◆ GIVEN INSTRUCTION
Copy out the stretch of the listing below, from its start through the line containing "Output: **12:33**", word for word. Leave the pictures out.

◆ EXTRACTED ENTRIES
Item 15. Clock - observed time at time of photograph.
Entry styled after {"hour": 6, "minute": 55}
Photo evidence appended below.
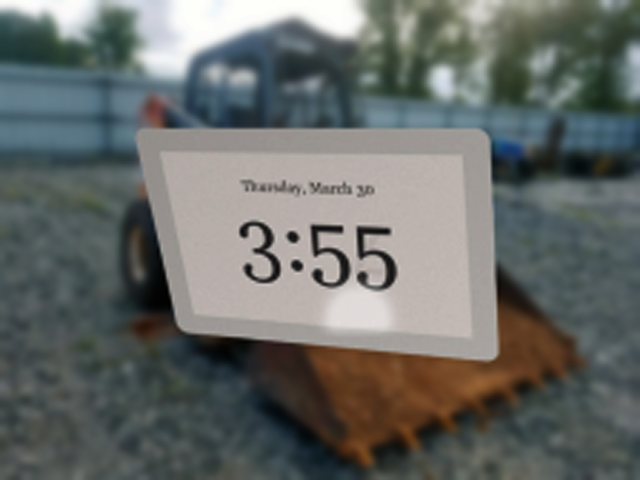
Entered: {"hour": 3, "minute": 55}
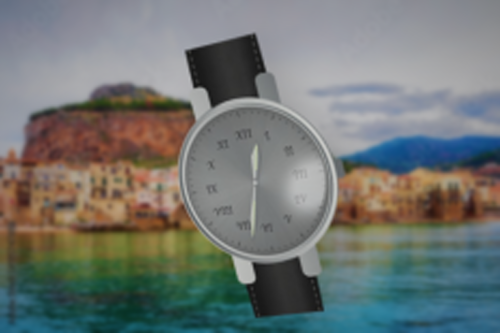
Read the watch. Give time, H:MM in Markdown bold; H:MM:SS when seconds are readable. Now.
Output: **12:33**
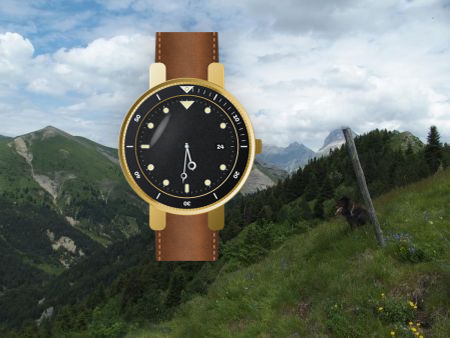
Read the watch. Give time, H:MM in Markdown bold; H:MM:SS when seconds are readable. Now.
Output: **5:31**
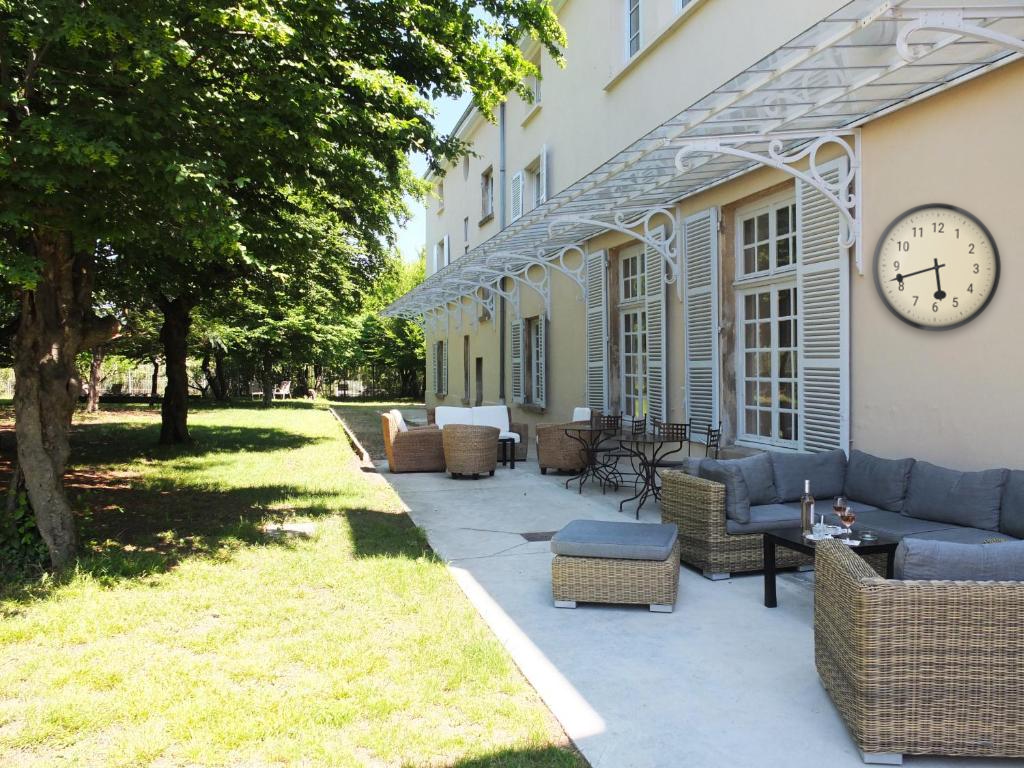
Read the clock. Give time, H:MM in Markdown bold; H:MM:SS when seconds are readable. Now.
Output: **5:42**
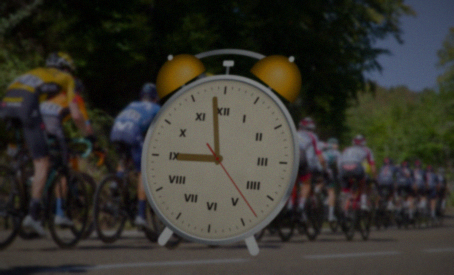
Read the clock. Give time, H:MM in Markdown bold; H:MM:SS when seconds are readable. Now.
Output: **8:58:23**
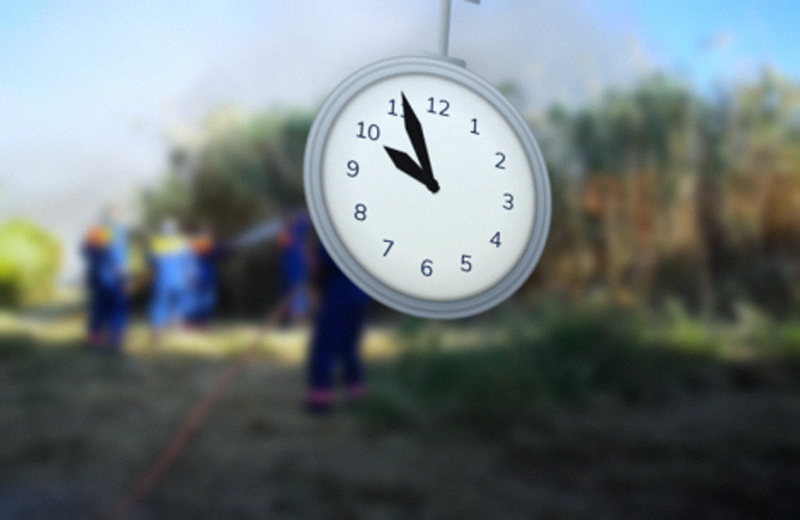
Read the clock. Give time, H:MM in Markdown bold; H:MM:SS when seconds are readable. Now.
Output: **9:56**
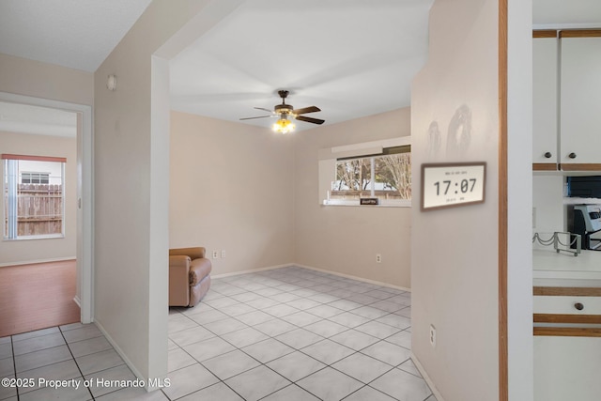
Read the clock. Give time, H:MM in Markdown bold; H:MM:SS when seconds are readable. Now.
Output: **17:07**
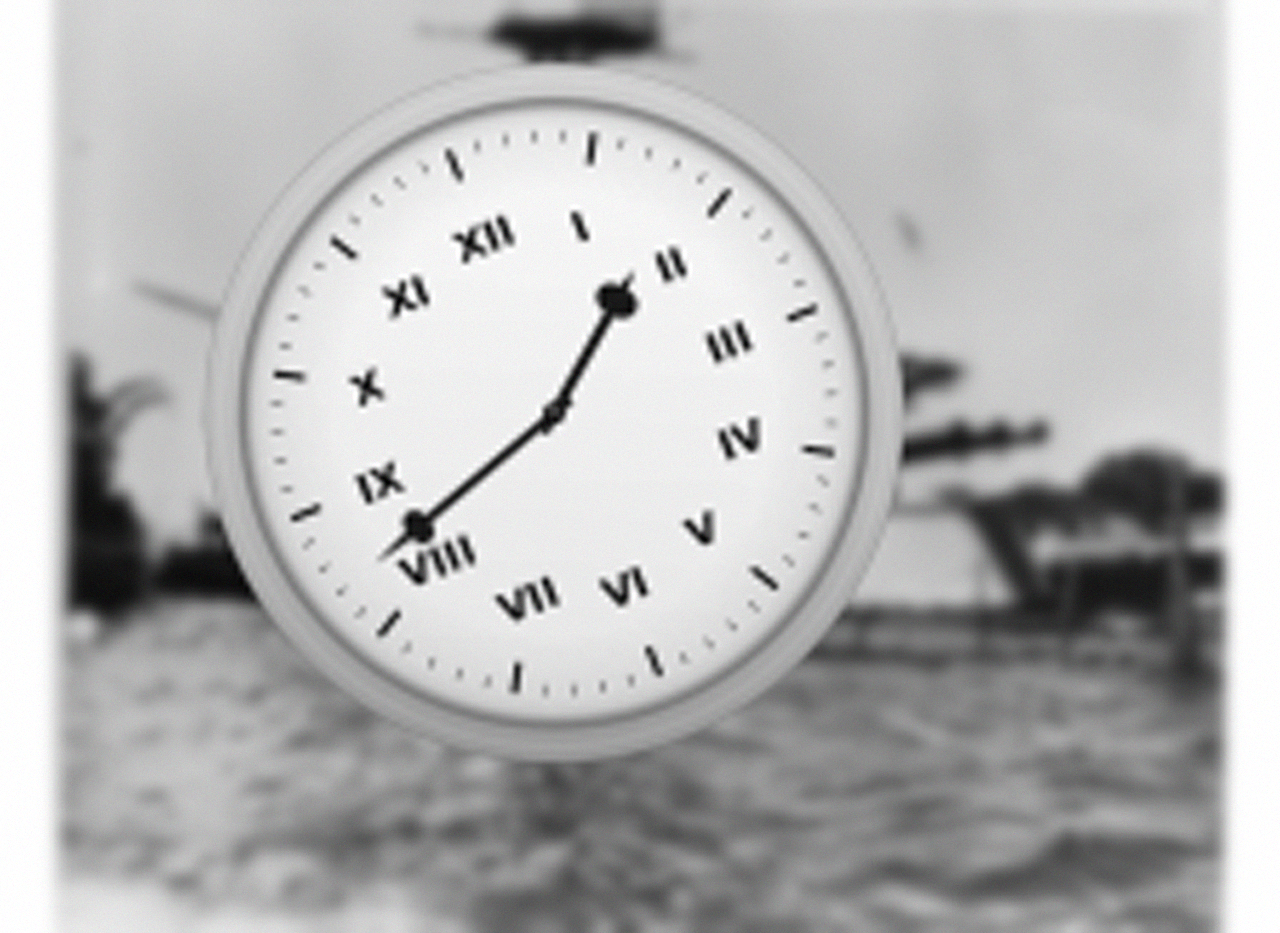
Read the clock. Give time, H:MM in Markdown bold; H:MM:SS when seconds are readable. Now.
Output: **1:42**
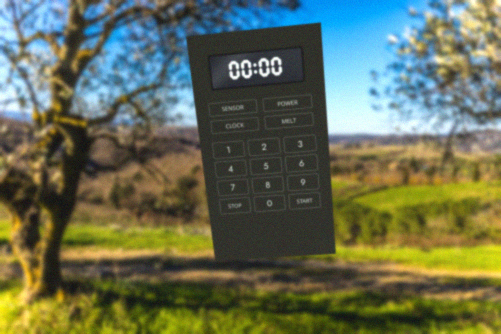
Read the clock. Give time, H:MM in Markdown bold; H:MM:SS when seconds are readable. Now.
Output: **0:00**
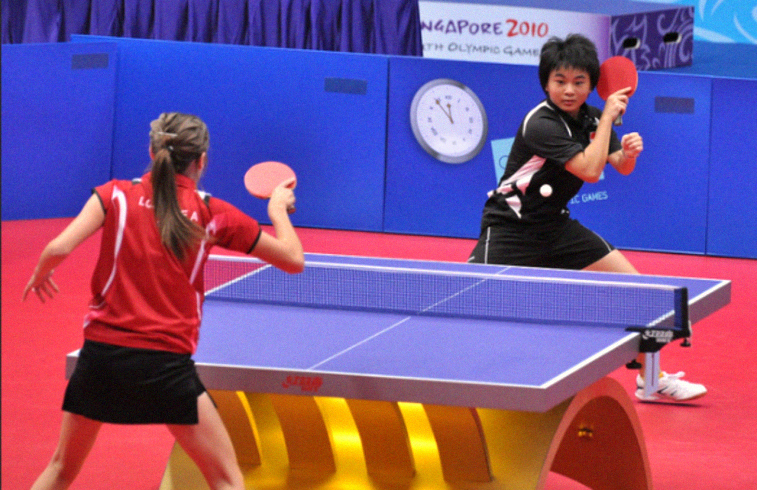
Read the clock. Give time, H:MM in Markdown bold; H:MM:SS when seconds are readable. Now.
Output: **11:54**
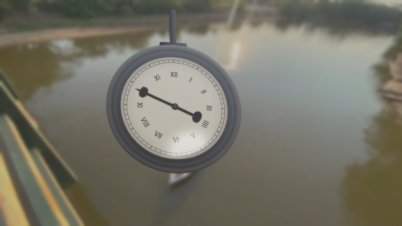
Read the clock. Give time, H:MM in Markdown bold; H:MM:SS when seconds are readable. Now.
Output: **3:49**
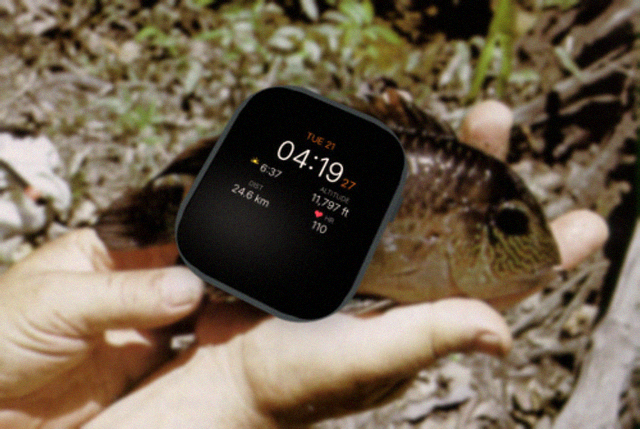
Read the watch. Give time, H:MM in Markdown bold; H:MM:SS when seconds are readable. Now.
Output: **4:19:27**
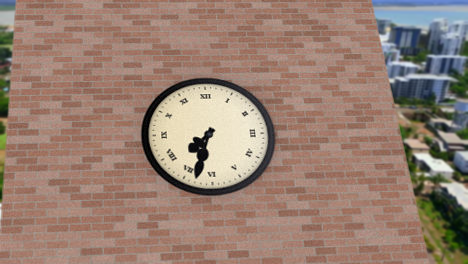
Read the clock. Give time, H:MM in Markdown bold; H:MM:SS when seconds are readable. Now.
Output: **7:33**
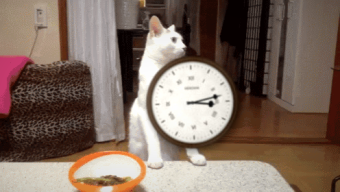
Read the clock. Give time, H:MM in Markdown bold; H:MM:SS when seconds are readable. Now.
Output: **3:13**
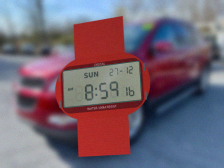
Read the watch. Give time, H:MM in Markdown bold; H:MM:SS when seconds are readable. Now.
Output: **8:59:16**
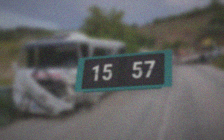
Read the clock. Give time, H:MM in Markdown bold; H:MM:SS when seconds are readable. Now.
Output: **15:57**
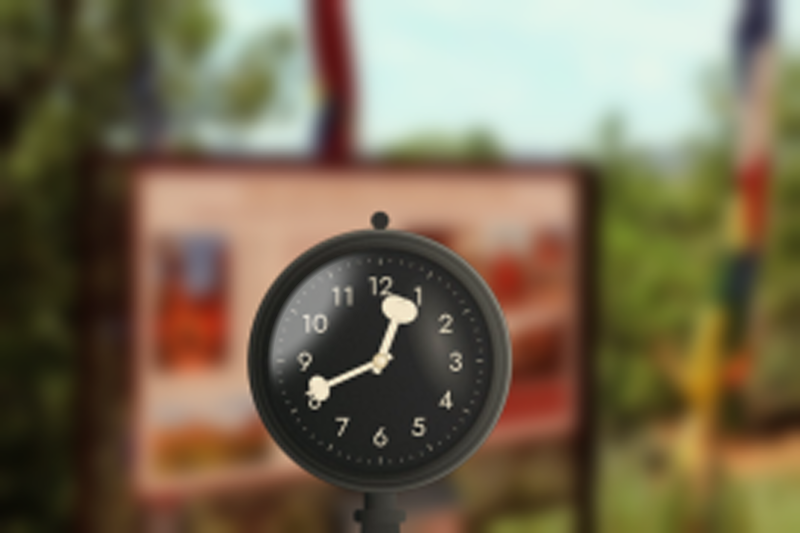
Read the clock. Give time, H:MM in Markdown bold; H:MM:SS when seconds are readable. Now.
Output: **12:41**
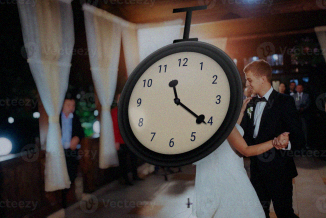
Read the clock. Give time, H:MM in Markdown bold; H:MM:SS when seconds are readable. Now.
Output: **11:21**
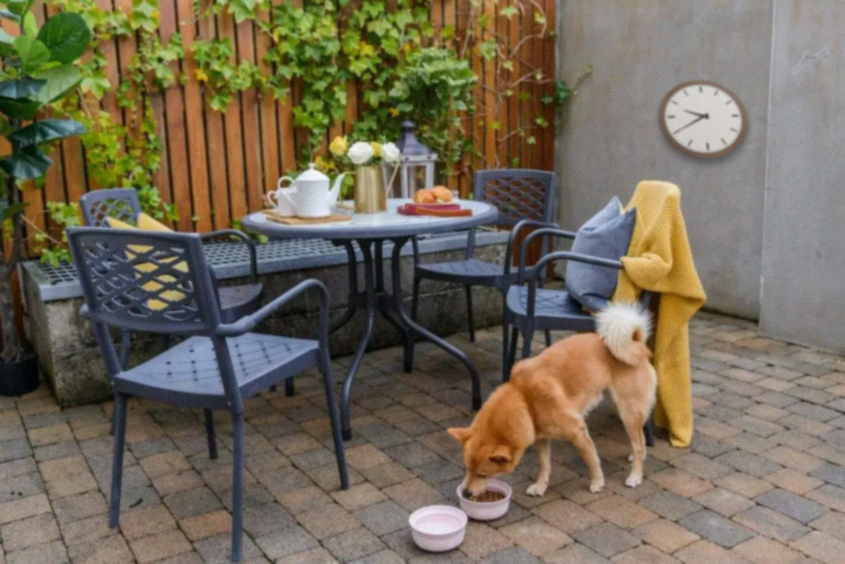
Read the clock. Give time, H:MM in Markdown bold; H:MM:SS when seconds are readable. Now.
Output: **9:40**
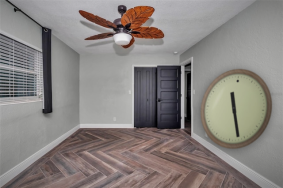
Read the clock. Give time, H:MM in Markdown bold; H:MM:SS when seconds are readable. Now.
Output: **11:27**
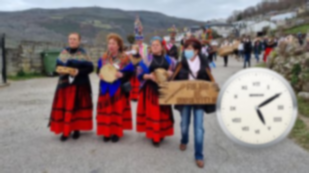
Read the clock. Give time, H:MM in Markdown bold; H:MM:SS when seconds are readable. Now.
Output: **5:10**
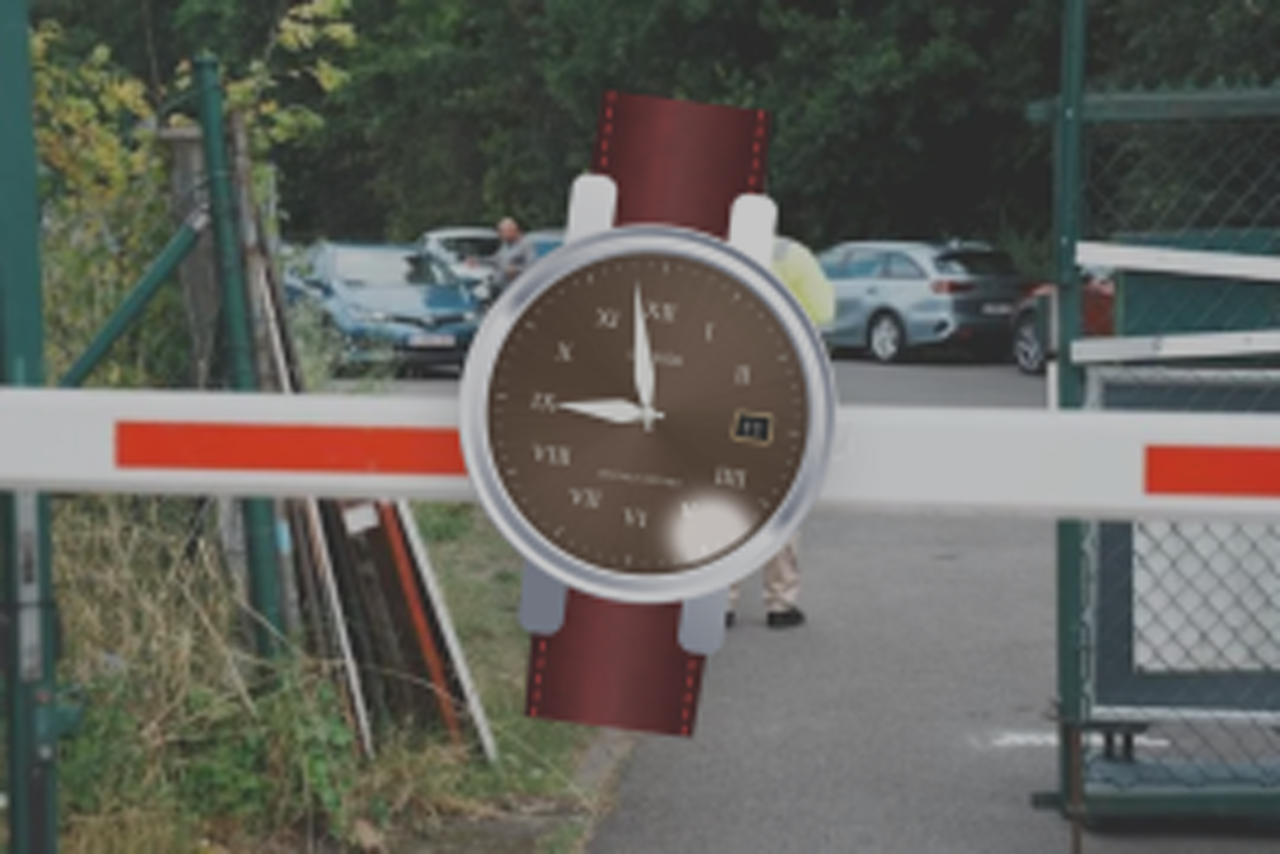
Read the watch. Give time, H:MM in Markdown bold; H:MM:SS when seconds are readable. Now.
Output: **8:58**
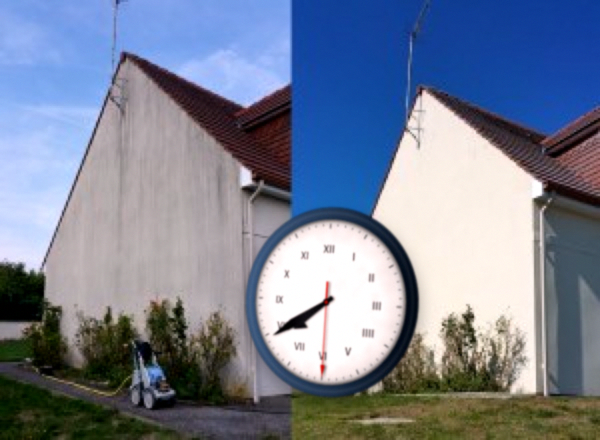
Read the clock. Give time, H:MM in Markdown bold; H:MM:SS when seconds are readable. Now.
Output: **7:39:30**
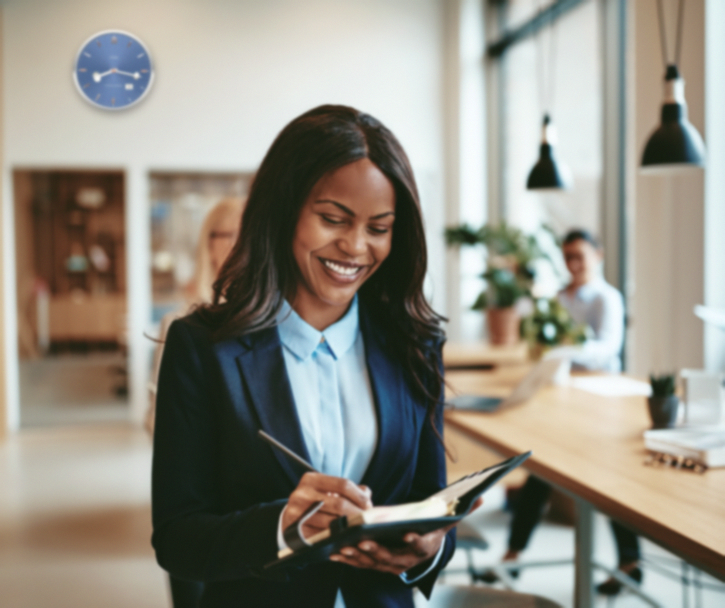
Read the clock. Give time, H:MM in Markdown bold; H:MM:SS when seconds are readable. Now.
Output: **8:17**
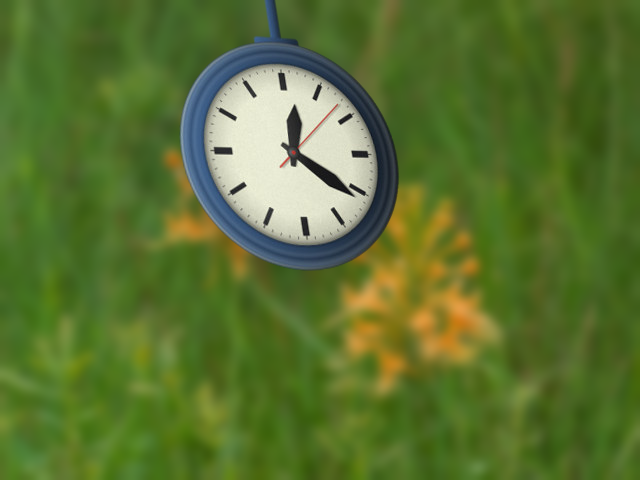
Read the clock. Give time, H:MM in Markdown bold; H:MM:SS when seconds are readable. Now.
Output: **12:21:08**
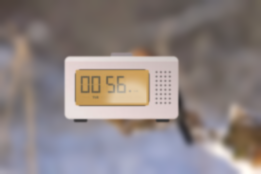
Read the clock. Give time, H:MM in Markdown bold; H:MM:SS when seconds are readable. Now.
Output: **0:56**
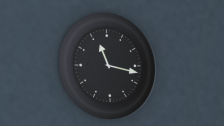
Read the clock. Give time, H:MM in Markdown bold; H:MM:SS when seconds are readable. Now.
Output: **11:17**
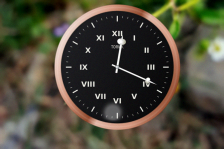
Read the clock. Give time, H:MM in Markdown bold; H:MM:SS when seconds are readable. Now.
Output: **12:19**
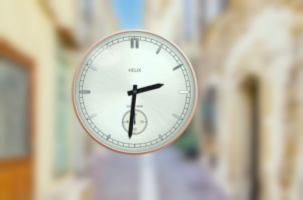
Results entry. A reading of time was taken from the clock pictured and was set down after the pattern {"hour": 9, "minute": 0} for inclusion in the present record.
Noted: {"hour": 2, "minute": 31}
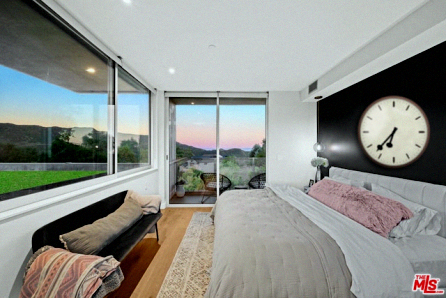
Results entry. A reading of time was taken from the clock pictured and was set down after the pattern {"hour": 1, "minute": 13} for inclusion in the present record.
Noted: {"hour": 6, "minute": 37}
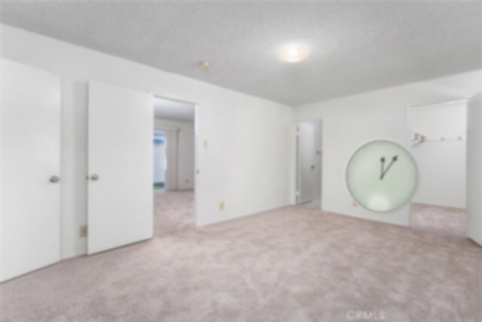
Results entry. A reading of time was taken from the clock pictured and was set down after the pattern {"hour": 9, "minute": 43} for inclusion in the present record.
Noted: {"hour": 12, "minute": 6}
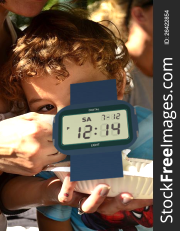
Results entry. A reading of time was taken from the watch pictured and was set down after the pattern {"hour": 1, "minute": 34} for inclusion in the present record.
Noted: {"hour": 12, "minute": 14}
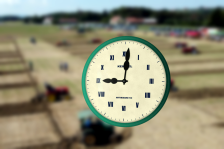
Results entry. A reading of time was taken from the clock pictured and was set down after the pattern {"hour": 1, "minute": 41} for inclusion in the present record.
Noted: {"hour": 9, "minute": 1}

◆ SOLUTION FOR THIS TASK
Item 15. Clock - observed time at time of photograph.
Entry styled after {"hour": 6, "minute": 55}
Photo evidence appended below.
Entered: {"hour": 3, "minute": 55}
Read the watch. Give time, H:MM in Markdown bold; H:MM:SS when seconds are readable. Now.
Output: **12:33**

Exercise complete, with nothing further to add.